Recorded data:
== Segment start ==
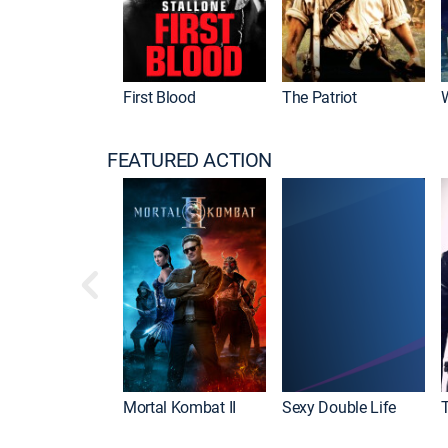
First Blood
The Patriot
FEATURED ACTION
Mortal Kombat II
Sexy Double Life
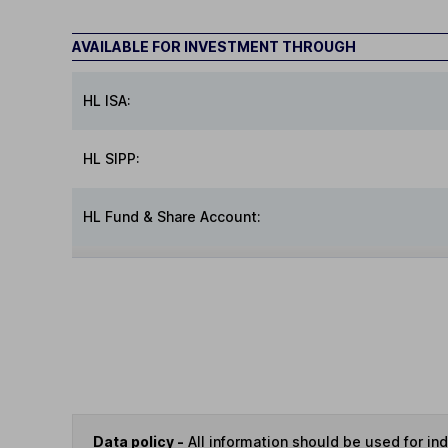
AVAILABLE FOR INVESTMENT THROUGH
HL ISA:
HL SIPP:
HL Fund & Share Account:
Data policy -
All information should be used for i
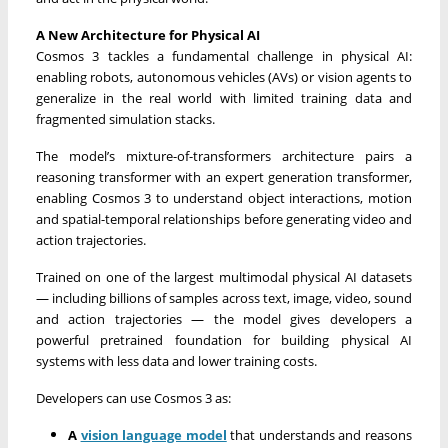
A New Architecture for Physical AI
Cosmos 3 tackles a fundamental challenge in physical AI:
enabling robots, autonomous vehicles (AVs) or vision agents to
generalize in the real world with limited training data and
fragmented simulation stacks.
The model’s mixture-of-transformers architecture pairs a
reasoning transformer with an expert generation transformer,
enabling Cosmos 3 to understand object interactions, motion
and spatial-temporal relationships before generating video and
action trajectories.
Trained on one of the largest multimodal physical AI datasets
— including billions of samples across text, image, video, sound
and action trajectories — the model gives developers a
powerful pretrained foundation for building physical AI
systems with less data and lower training costs.
Developers can use Cosmos 3 as:
A
vision language model
that understands and reasons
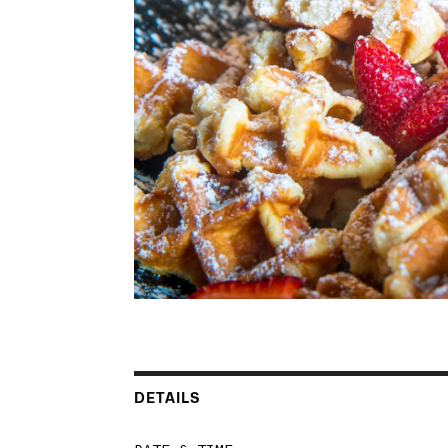
DETAILS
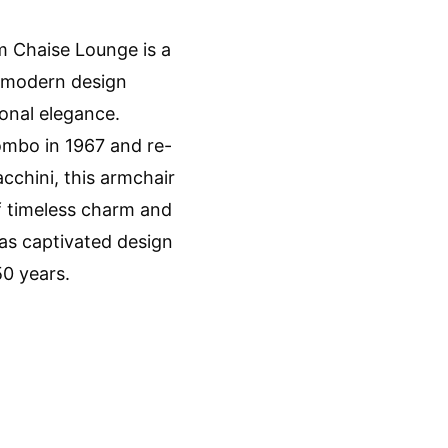
m Chaise Lounge is a
f modern design
onal elegance.
mbo in 1967 and re-
cchini, this armchair
f timeless charm and
 has captivated design
50 years.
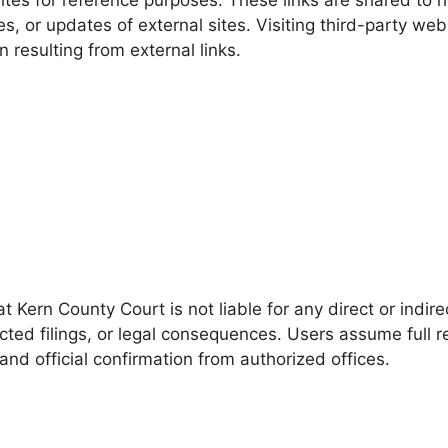
es, or updates of external sites. Visiting third-party we
 resulting from external links.
t Kern County Court is not liable for any direct or indir
ected filings, or legal consequences. Users assume full r
and official confirmation from authorized offices.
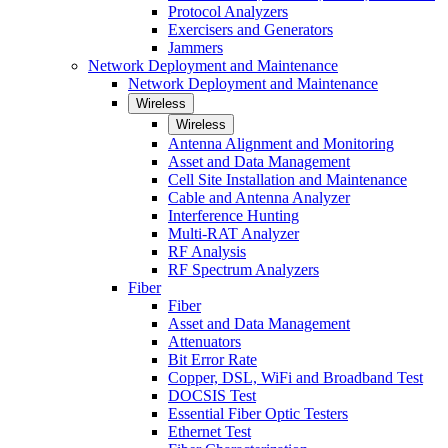
Protocol Analyzers
Exercisers and Generators
Jammers
Network Deployment and Maintenance
Network Deployment and Maintenance
Wireless
Wireless
Antenna Alignment and Monitoring
Asset and Data Management
Cell Site Installation and Maintenance
Cable and Antenna Analyzer
Interference Hunting
Multi-RAT Analyzer
RF Analysis
RF Spectrum Analyzers
Fiber
Fiber
Asset and Data Management
Attenuators
Bit Error Rate
Copper, DSL, WiFi and Broadband Test
DOCSIS Test
Essential Fiber Optic Testers
Ethernet Test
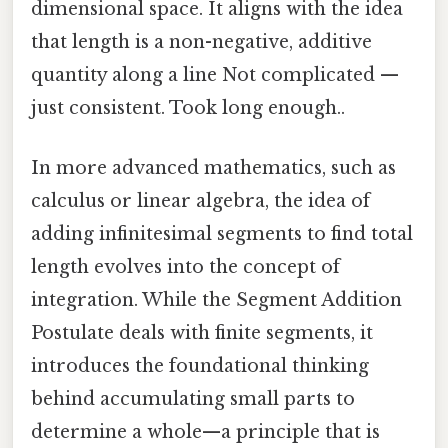
dimensional space. It aligns with the idea
that length is a non-negative, additive
quantity along a line Not complicated —
just consistent. Took long enough..
In more advanced mathematics, such as
calculus or linear algebra, the idea of
adding infinitesimal segments to find total
length evolves into the concept of
integration. While the Segment Addition
Postulate deals with finite segments, it
introduces the foundational thinking
behind accumulating small parts to
determine a whole—a principle that is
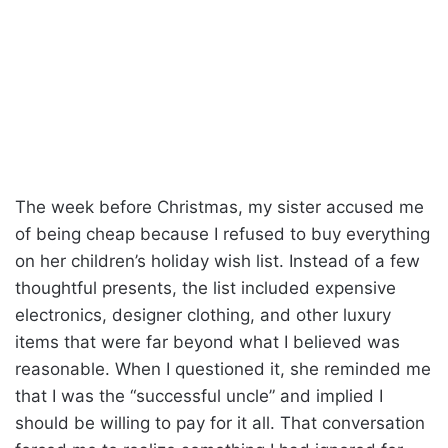
The week before Christmas, my sister accused me
of being cheap because I refused to buy everything
on her children’s holiday wish list. Instead of a few
thoughtful presents, the list included expensive
electronics, designer clothing, and other luxury
items that were far beyond what I believed was
reasonable. When I questioned it, she reminded me
that I was the “successful uncle” and implied I
should be willing to pay for it all. That conversation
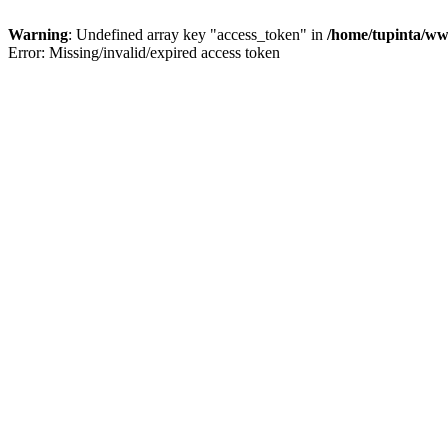
Warning
: Undefined array key "access_token" in
/home/tupinta/ww
Error: Missing/invalid/expired access token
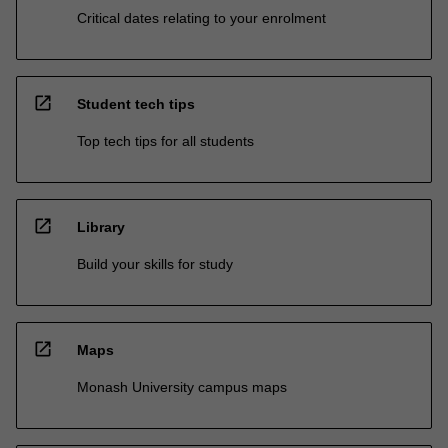
Critical dates relating to your enrolment
open_in_new
Student tech tips
Top tech tips for all students
open_in_new
Library
Build your skills for study
open_in_new
Maps
Monash University campus maps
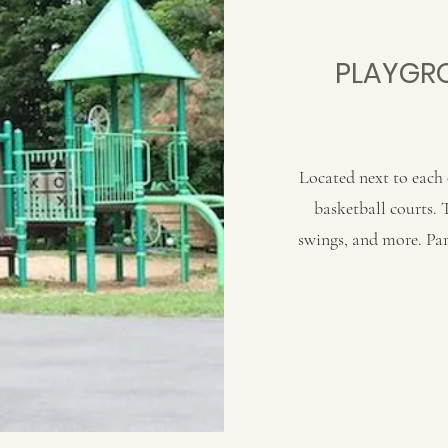
PLAYGRO
Located next to each 
basketball courts. 
swings, and more. Par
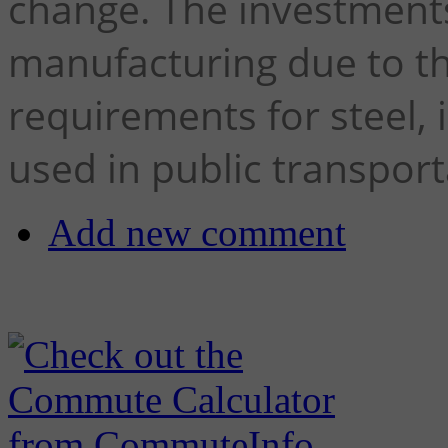
change. The investments 
manufacturing due to t
requirements for steel, 
used in public transport
Add new comment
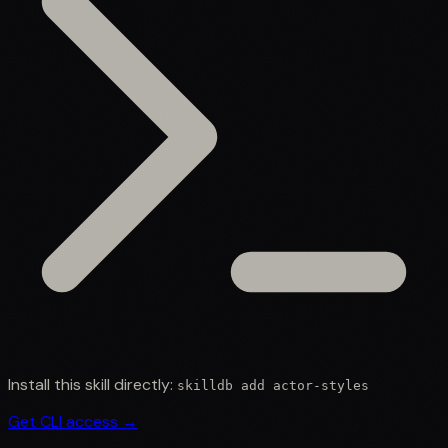
Install this skill directly:
skilldb add
actor-styles
Get CLI access →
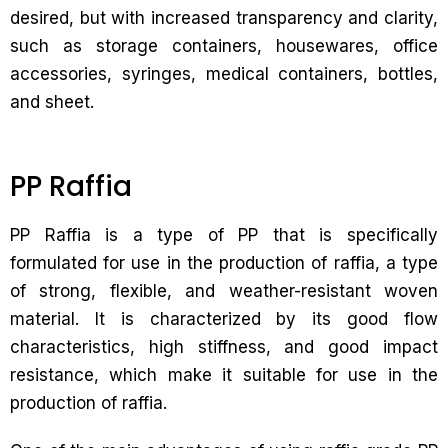
desired, but with increased transparency and clarity,
such as storage containers, housewares, office
accessories, syringes, medical containers, bottles,
and sheet.
PP Raffia
PP Raffia is a type of PP that is specifically
formulated for use in the production of raffia, a type
of strong, flexible, and weather-resistant woven
material. It is characterized by its good flow
characteristics, high stiffness, and good impact
resistance, which make it suitable for use in the
production of raffia.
== Segment end ==
Exercise brief:
Copy out the text of all the records above with "Cosmos 3" switched to "Cosmos 4" and everything else left unchanged. Leave out the pictures.

Your response:
First Blood
The Patriot
FEATURED ACTION
Mortal Kombat II
Sexy Double Life
AVAILABLE FOR INVESTMENT THROUGH
HL ISA:
HL SIPP:
HL Fund & Share Account:
Data policy -
All information should be used for i
A New Architecture for Physical AI
Cosmos 4 tackles a fundamental challenge in physical AI:
enabling robots, autonomous vehicles (AVs) or vision agents to
generalize in the real world with limited training data and
fragmented simulation stacks.
The model’s mixture-of-transformers architecture pairs a
reasoning transformer with an expert generation transformer,
enabling Cosmos 4 to understand object interactions, motion
and spatial-temporal relationships before generating video and
action trajectories.
Trained on one of the largest multimodal physical AI datasets
— including billions of samples across text, image, video, sound
and action trajectories — the model gives developers a
powerful pretrained foundation for building physical AI
systems with less data and lower training costs.
Developers can use Cosmos 4 as:
A
vision language model
that understands and reasons
DETAILS
m Chaise Lounge is a
f modern design
onal elegance.
mbo in 1967 and re-
cchini, this armchair
f timeless charm and
 has captivated design
50 years.
es, or updates of external sites. Visiting third-party we
 resulting from external links.
t Kern County Court is not liable for any direct or indir
ected filings, or legal consequences. Users assume full r
and official confirmation from authorized offices.
Protocol Analyzers
Exercisers and Generators
Jammers
Network Deployment and Maintenance
Network Deployment and Maintenance
Wireless
Wireless
Antenna Alignment and Monitoring
Asset and Data Management
Cell Site Installation and Maintenance
Cable and Antenna Analyzer
Interference Hunting
Multi-RAT Analyzer
RF Analysis
RF Spectrum Analyzers
Fiber
Fiber
Asset and Data Management
Attenuators
Bit Error Rate
Copper, DSL, WiFi and Broadband Test
DOCSIS Test
Essential Fiber Optic Testers
Ethernet Test
dimensional space. It aligns with the idea
that length is a non-negative, additive
quantity along a line Not complicated —
just consistent. Took long enough..
In more advanced mathematics, such as
calculus or linear algebra, the idea of
adding infinitesimal segments to find total
length evolves into the concept of
integration. While the Segment Addition
Postulate deals with finite segments, it
introduces the foundational thinking
behind accumulating small parts to
determine a whole—a principle that is
The week before Christmas, my sister accused me
of being cheap because I refused to buy everything
on her children’s holiday wish list. Instead of a few
thoughtful presents, the list included expensive
electronics, designer clothing, and other luxury
items that were far beyond what I believed was
reasonable. When I questioned it, she reminded me
that I was the “successful uncle” and implied I
should be willing to pay for it all. That conversation
Warning
: Undefined array key "access_token" in
/home/tupinta/ww
Error: Missing/invalid/expired access token
Critical dates relating to your enrolment
open_in_new
Student tech tips
Top tech tips for all students
open_in_new
Library
Build your skills for study
open_in_new
Maps
Monash University campus maps
PLAYGRO
Located next to each 
basketball courts. 
swings, and more. Par
change. The investments 
manufacturing due to t
requirements for steel, 
used in public transport
Add new comment
Install this skill directly:
skilldb add
actor-styles
Get CLI access →
desired, but with increased transparency and clarity,
such as storage containers, housewares, office
accessories, syringes, medical containers, bottles,
and sheet.
PP Raffia
PP Raffia is a type of PP that is specifically
formulated for use in the production of raffia, a type
of strong, flexible, and weather-resistant woven
material. It is characterized by its good flow
characteristics, high stiffness, and good impact
resistance, which make it suitable for use in the
production of raffia.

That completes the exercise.